» What the task requires: Print every entry again exactly, with no pictures.

START Available records

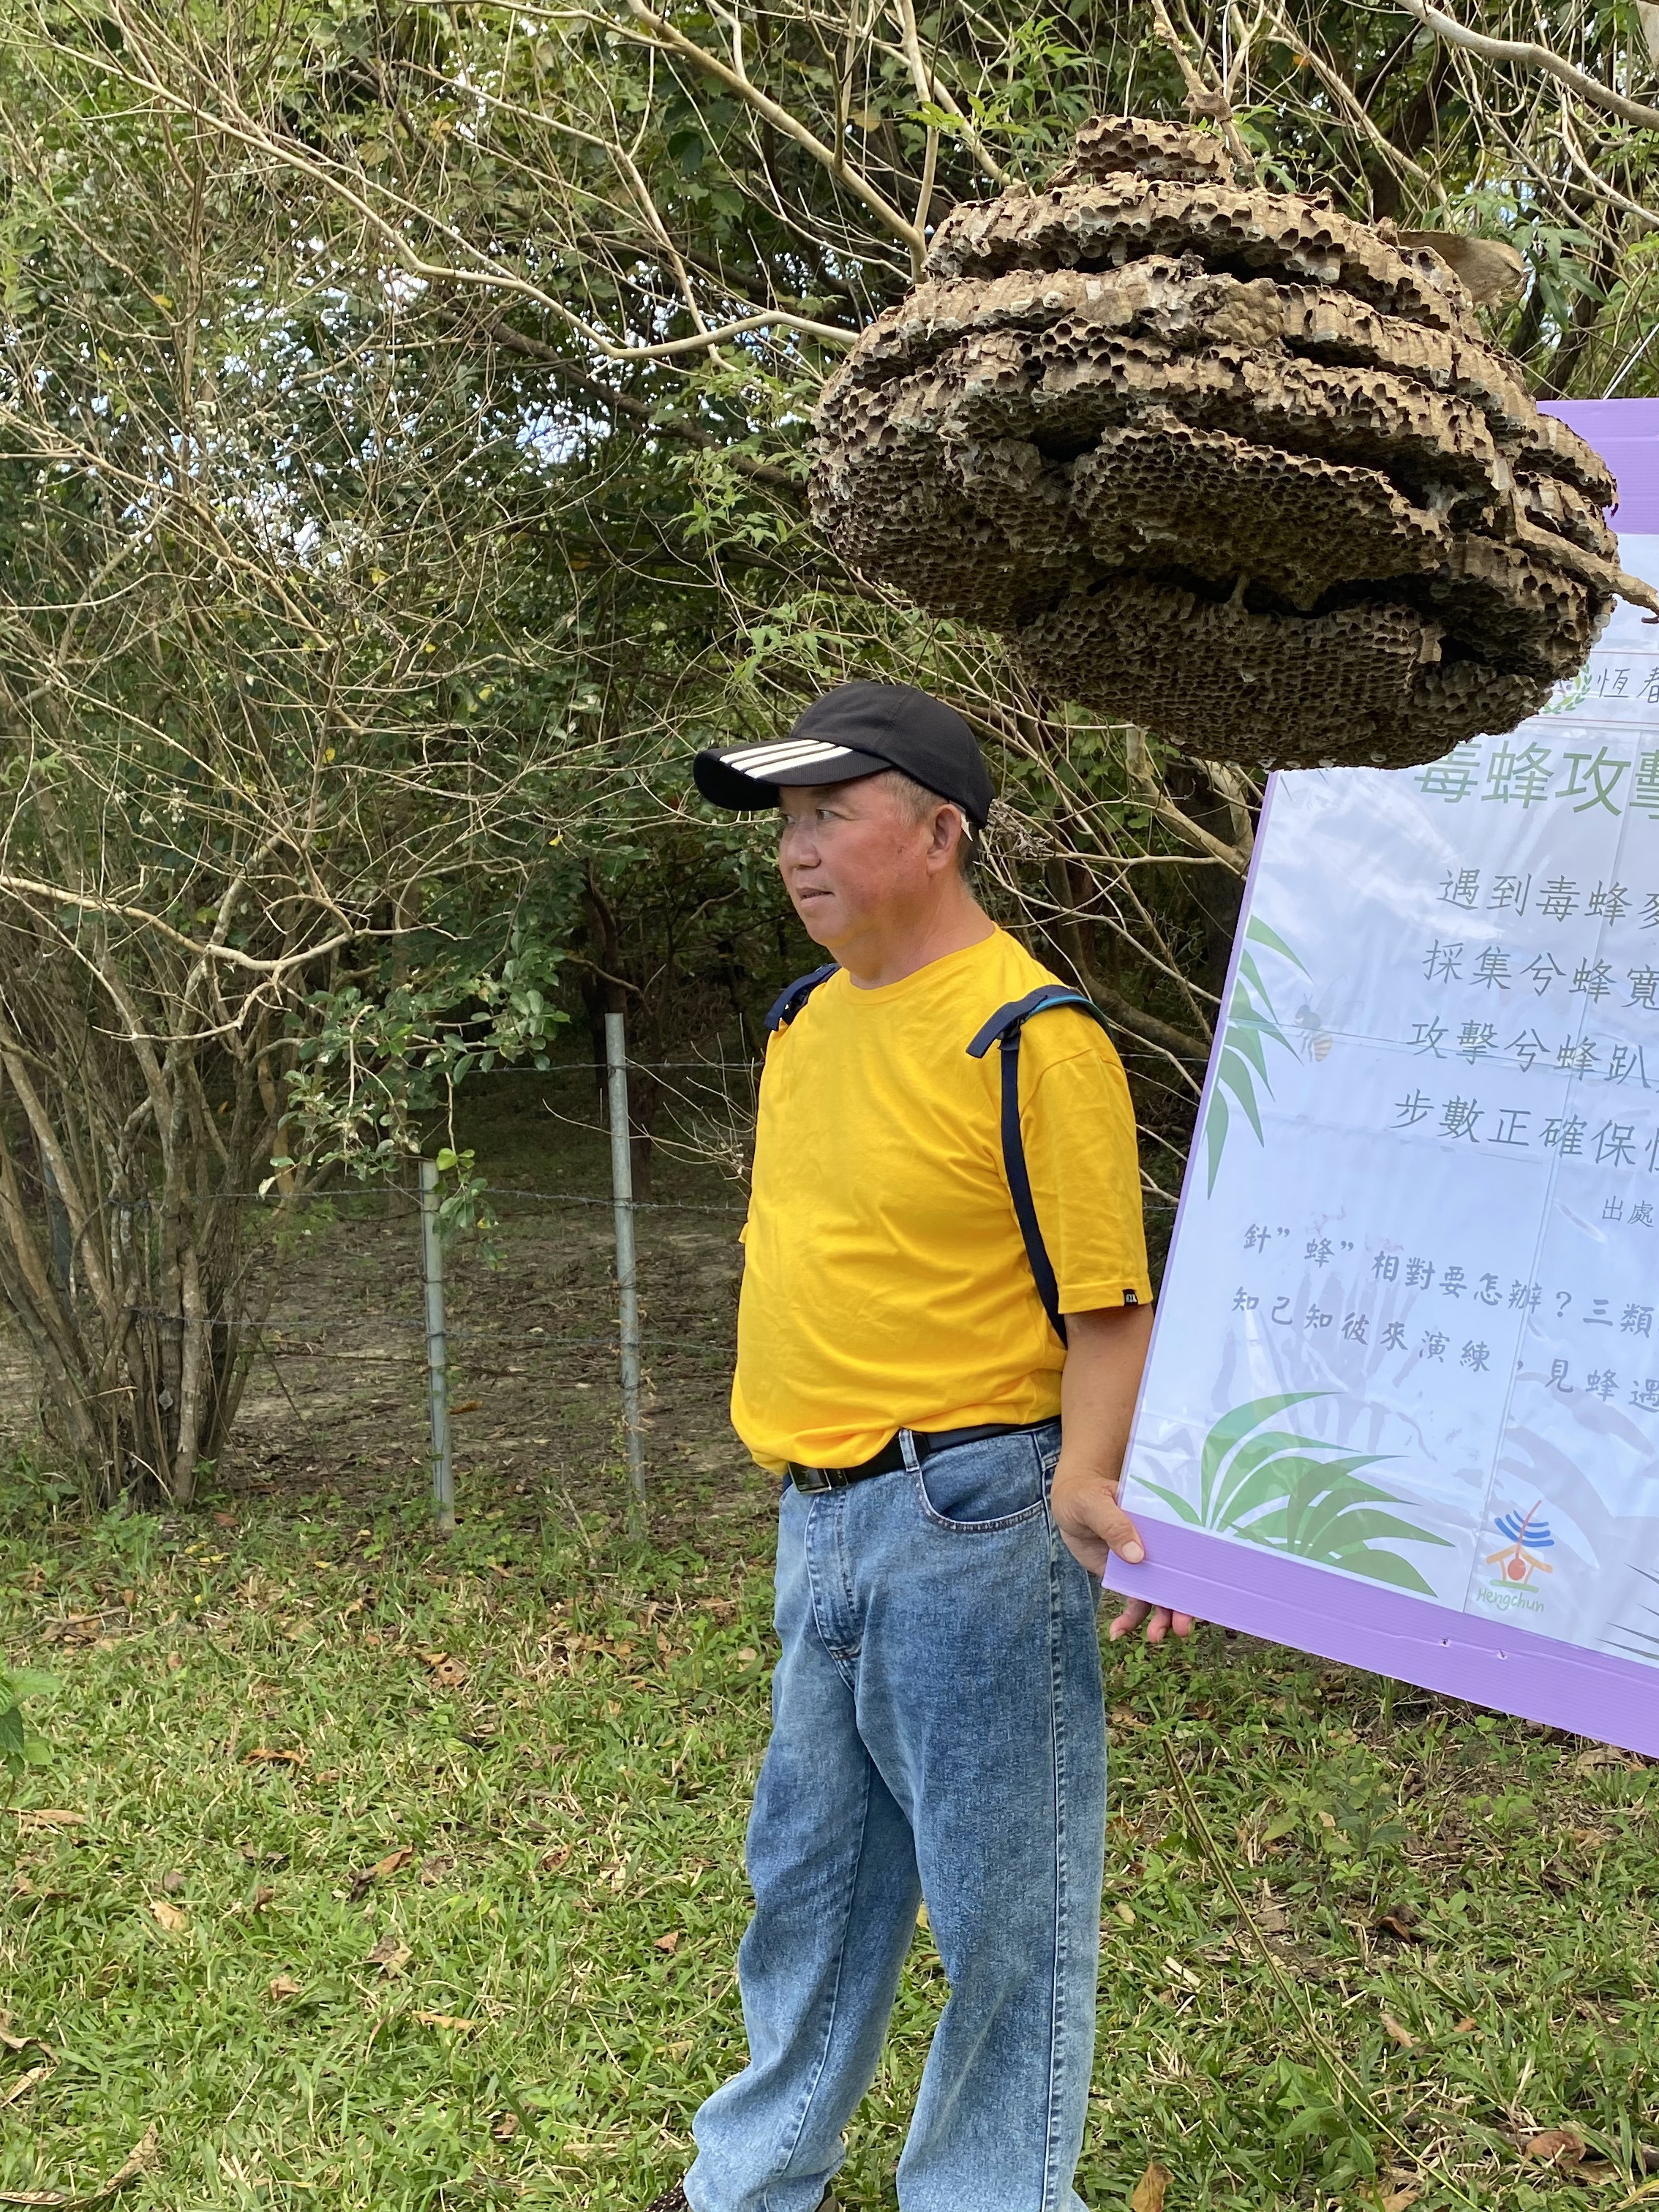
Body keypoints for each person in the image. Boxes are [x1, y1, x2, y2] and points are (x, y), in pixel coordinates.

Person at [660, 682, 1194, 2212]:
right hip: (816, 1515)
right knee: (811, 1885)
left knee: (1003, 1912)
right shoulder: (805, 1023)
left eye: (835, 813)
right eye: (787, 822)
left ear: (942, 831)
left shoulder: (1034, 1037)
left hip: (972, 1517)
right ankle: (752, 2183)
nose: (798, 851)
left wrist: (1093, 1483)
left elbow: (1108, 1306)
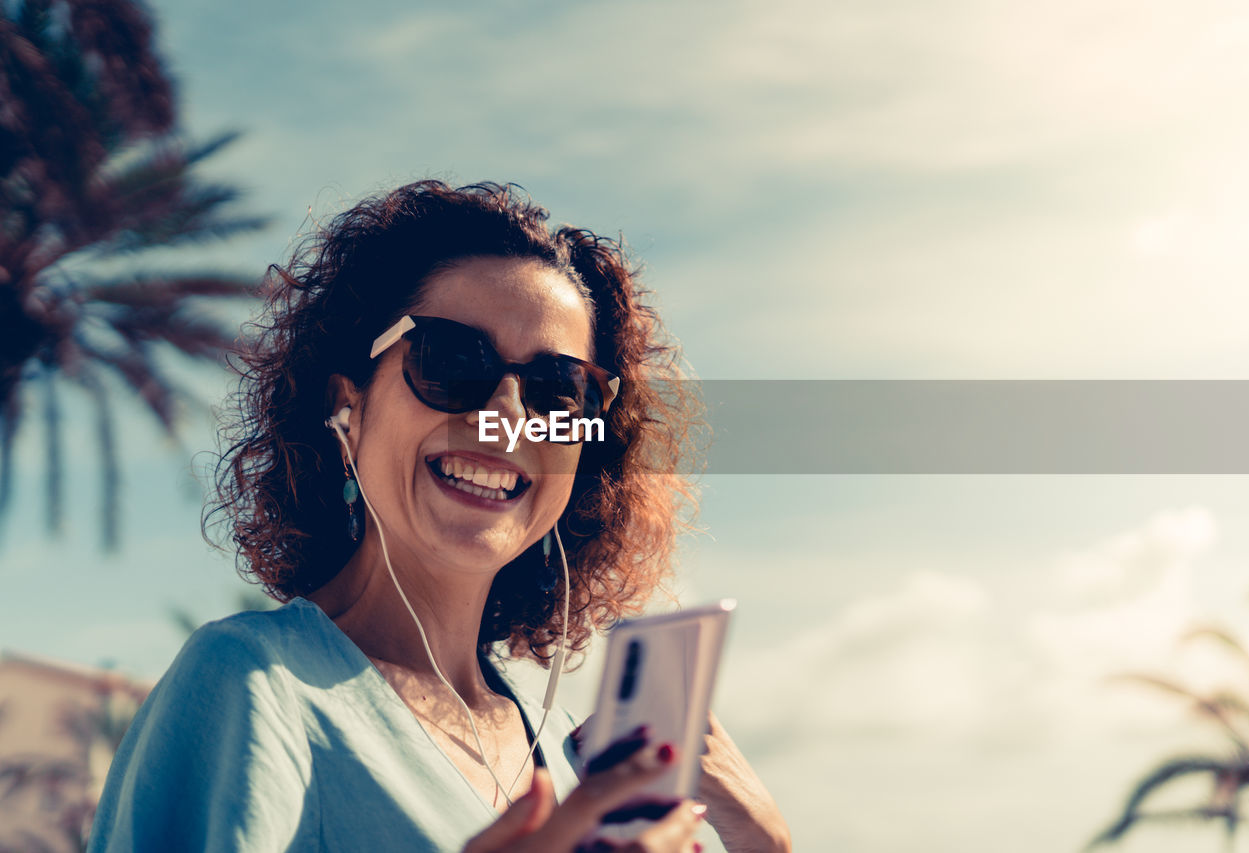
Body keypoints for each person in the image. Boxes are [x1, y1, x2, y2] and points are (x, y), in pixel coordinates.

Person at [87, 180, 791, 852]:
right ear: (347, 408)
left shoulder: (580, 758)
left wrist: (765, 841)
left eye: (557, 391)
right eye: (453, 360)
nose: (506, 417)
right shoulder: (250, 683)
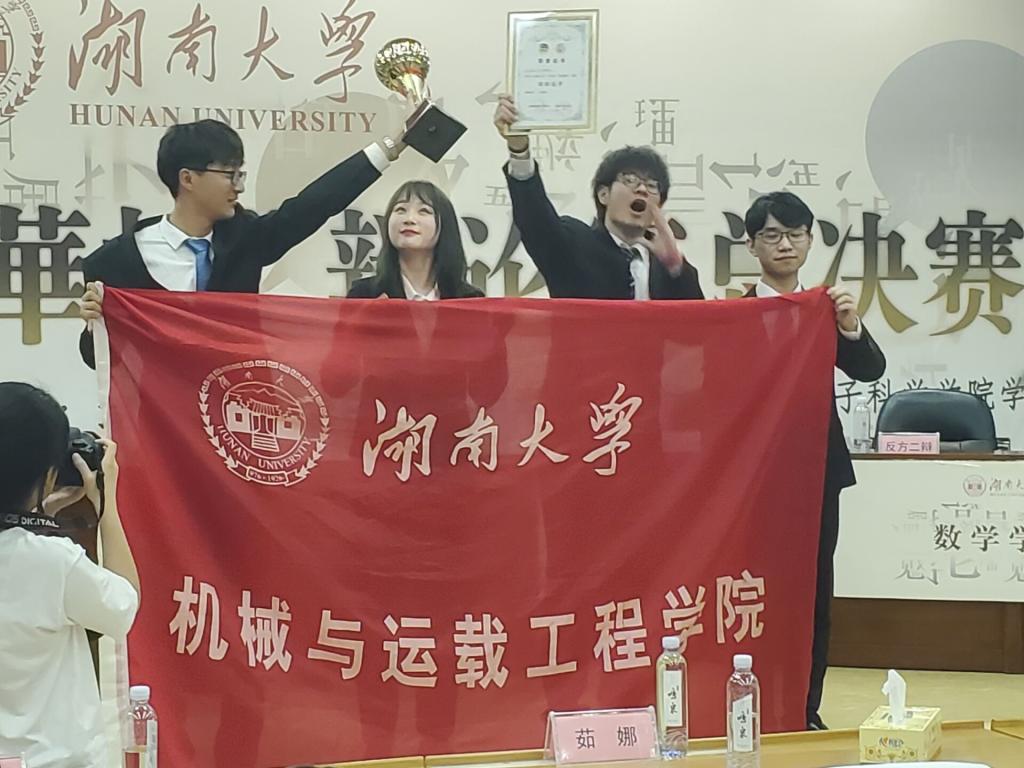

END Available records

» Task output:
Body keypoints for each person in the image. Boxes are [x1, y1, x2, y2] and points are (x, y), in pixel coordinates.

Person at [660, 682, 1194, 2212]:
right hip: (816, 1515)
right knee: (811, 1885)
left knee: (1003, 1912)
right shoulder: (805, 1023)
left eye: (835, 813)
right eye: (787, 822)
left ear: (942, 831)
left shoulder: (1034, 1037)
left hip: (972, 1517)
right ankle: (752, 2183)
nose: (798, 851)
left wrist: (1093, 1483)
left elbow: (1108, 1306)
Body keypoints for each person in the image. Boxes are [x1, y1, x2, y2] and points are (x, y), in pixel coordinates.

Person at [87, 180, 791, 852]:
right ear: (347, 408)
left shoulder: (580, 758)
left wrist: (765, 841)
left eye: (557, 391)
right eye: (453, 360)
nose: (506, 417)
right shoulder: (250, 683)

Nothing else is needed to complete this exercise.